Os jovens que estão na Notschool são aqueles para quem esta é a última oportunidade. “São miúdos que estão fora do sistema há muito tempo e que são incapazes de voltar, para quem a escola não é uma alternativa. São miúdos excluídos, fóbicos, violentos, vítimas de abusos, de violências sexuais, que estão no programa de protecção de testemunhas, doentes com fibrose cística ou com cancro”. Mais de 70 por cento foram vítimas de bullying, devido a problemas relacionais, dislexia, epilepsia, outras razões. Mas o Notschool não recebe todos os miúdos que têm problemas na escola. “Há pais que nos ligam porque o filho quer mudar de escola. As coisas não funcionam assim”, diz Johnson.

Um relatório britânico recente estimava em 100.000 o número de crianças e jovens que deviam estar inseridos no sistema de ensino – que, em teoria, estão a estudar – mas que de facto já o abandonaram.

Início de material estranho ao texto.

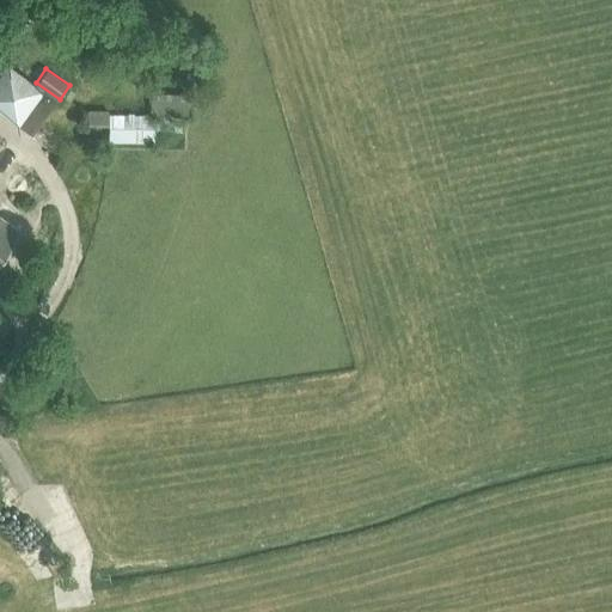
[(189,92),(152,91),(152,114),(189,114),(189,92)]
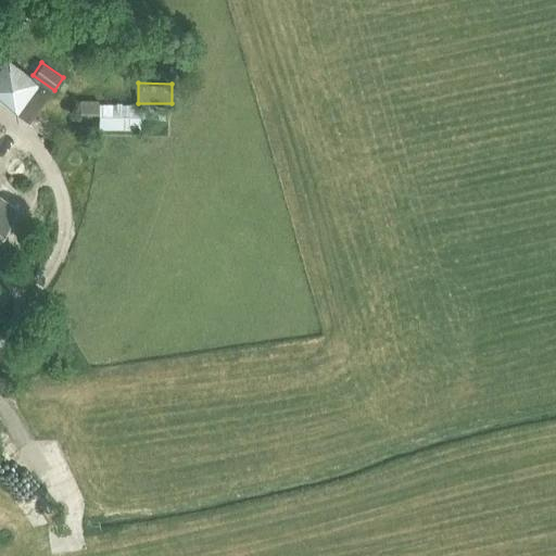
[(98,100),(79,100),(79,114),(98,114),(98,100)]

Num documentário de promoção do projecto Jean Johnson explica que o objectivo da Notschool não é uma certificação. “O que nos guia são os estudantes, as suas necessidades. O que nós fazemos é pegar na aprendizagem que a criança fez e ver o que ela pode fazer com isso, onde é que pode chegar e a que é que corresponde no quadro actual de qualificações. E quando fazemos isso e elas seguem para o ensino superior constatamos que eles se transformaram em estudantes independentes e competentes nos campos que escolheram, que possuem competências em termos de numeracia e literacia e, frequentemente, são muito talentosos e criativos”.

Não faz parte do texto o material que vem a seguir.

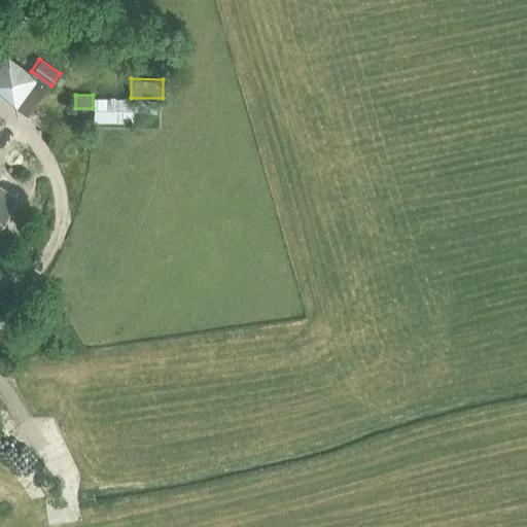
[(160,100),(95,98),(94,121),(134,123),(134,111),(160,111),(160,100)]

O objectivo poderá não ser a certificação, mas mais de 50 por cento dos miúdos que saem da NotSchool obtêm algum tipo de acreditação e 70 por cento prosseguem para o ensino superior ou ensino tecnológico. O que prova algo que Jean Johnson gosta de dizer: "Penso que toda a gente quer aprender alguma coisa. O que precisamos de fazer é descobrir o quê”.

1 comentário:

José Vítor Malheiros disse...

“Um relatório britânico recente estimava em 100.000 o número de crianças e jovens que deviam estar inseridos no sistema de ensino – que, em teoria, estão a estudar – mas que de facto já o abandonaram.” Do artigo.
Um manancial de criatividade, de inteligência e de trabalho perdido e frequentemente uma condenação à marginalidade.
Todos os anos, no Reino Unido, em Portugal, em todos os países do mundo, há milhares e milhares de crianças e adolescentes, inseridos no sistema formal de educação, que o abandonam. Alguns abandonam-no de forma visível, alimentando estatísticas de abandono. Outras fazem-no de forma silenciosa, porque se sentem eles abandonados pela escola, pelas mais diversas razões, e vão aparecendo esporadicamente na escola, mantendo-se oficialmente no sistema, repetindo anos lectivos ou passando administrativamente até que atingem a idade limite e podem enfim sair de um mundo que não lhe deu nada.